The judges were as follows:

  • J. Knowles Hare, an artist and painter.
  • Harry Tuthill, a cartoonist, creator of The Bungle Family.
  • Albert Ricker, an artist.
  • Cornelius Vanderbilt Jr., a newspaper publisher from New York.
  • Enrico Cerracchio, an artist and sculptor.
  • Paul Robinson, cartoonist, creator of Etta Kett
  • E. H. Reynolds of St. Louis, Missouri Pacific Lines
  • Results

    "I just know they'll give Miss New York the prize. I love her. She's the most beautiful girl in the world, I think."

    Dorothy Britton

    Dorothy Britton, Miss New York, was awarded both the Miss United States title and the Beauty Queen of the Universe prize. For winning, Britton received $2000 in gold and a silver plaque engraved "Beauty Queen of the Universe". She attributed her win, in part, to a locket with her mother's picture, which she kept with her throughout the competition.

    After the competition, Britton began a 12-week tour in July, making appearances across the United States, such as at Pleasure Beach, Connecticut on July 1 and in Lowell, Massachusetts on August 22.

    Britton, 19, from Jersey City, was a saleslady at a New York dress house before entering the Miss New York Contest. She was chosen among 900 contestants for the title of Miss New York, the contest held by N. Y. Mirror and Smart Set Magazine. Britton was said to enjoy three cups of black coffee a day, and was described as an out-of-doors type of girl. She engaged in a variety of sports such as swimming, tennis, fencing, and horseback riding.

    Delegates

    Thirty-eight women entered the pageant in 1927, one less from the previous year's. However, there were more competitors in the event from outside the United States compared to 1926. Also, restrictions were placed on the contestants in that they should be chosen in an elimination contest in their home city, conducted by a newspaper, theater, commercial or civic body.

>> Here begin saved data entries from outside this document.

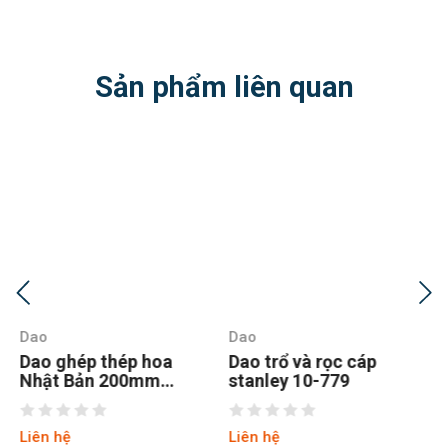
Sản phẩm liên quan
Dao
Dao
Dao trổ và rọc cáp
Dao trổ và rọc caps
stanley 10-779
stanley 10-099
Liên hệ
Liên hệ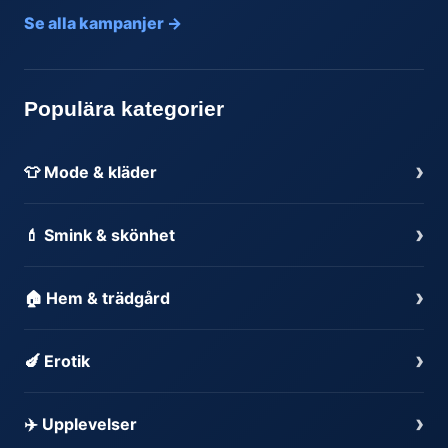
Se alla kampanjer →
Populära kategorier
›
👕 Mode & kläder
›
💄 Smink & skönhet
›
🏠 Hem & trädgård
›
🍆 Erotik
›
✈️ Upplevelser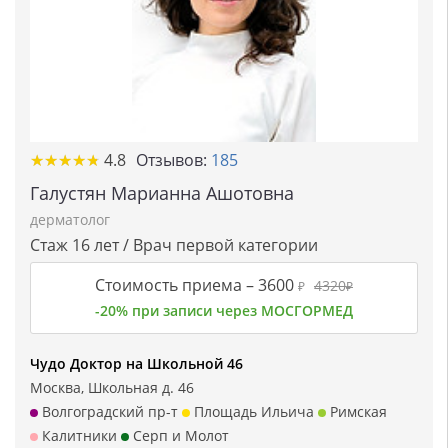
★★★★★
★★★★★
4.8
Отзывов:
185
Галустян Марианна Ашотовна
дерматолог
Стаж 16 лет / Врач первой категории
Стоимость приема –
3600
4320
₽
₽
-20% при записи через МОСГОРМЕД
Чудо Доктор на Школьной 46
Москва, Школьная д. 46
Волгоградский пр-т
Площадь Ильича
Римская
Калитники
Серп и Молот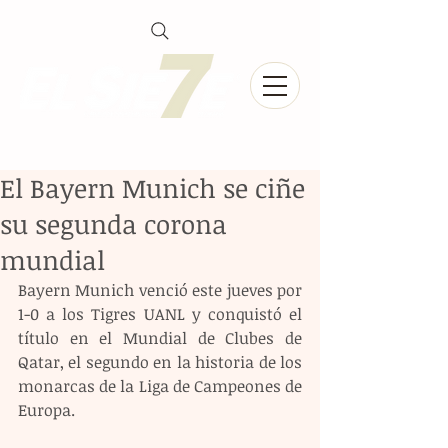
El Bayern Munich se ciñe
su segunda corona
mundial
Bayern Munich venció este jueves por 
1-0 a los Tigres UANL y conquistó el 
título en el Mundial de Clubes de 
Qatar, el segundo en la historia de los 
monarcas de la Liga de Campeones de 
Europa.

    Contestants had to be unmarried, aged 16 to 25, and not connected with any stage presentation, movie studio, or similar industries. The contest was open to women from any city anywhere in the world except Galveston. For example, Miss Italy was chosen in a nationwide contest by Rome newspaper Tevere, and Miss France was chosen in a contest conducted by Le Journal of Paris.

    Controversy

    In April 1927, a French woman who sought to enter the pageant after claiming she was the "most beautiful woman in France" was detained at Ellis Island. Official sponsors of Miss France, Roberte Cusey, protested her claim.

    Notable Guests

    Major General Mason Patrick attended the event, bringing with him a detail of over 60 planes. Also present were Congressman Clay Stone Briggs and newspaper publisher Cornelius Vanderbilt, Jr.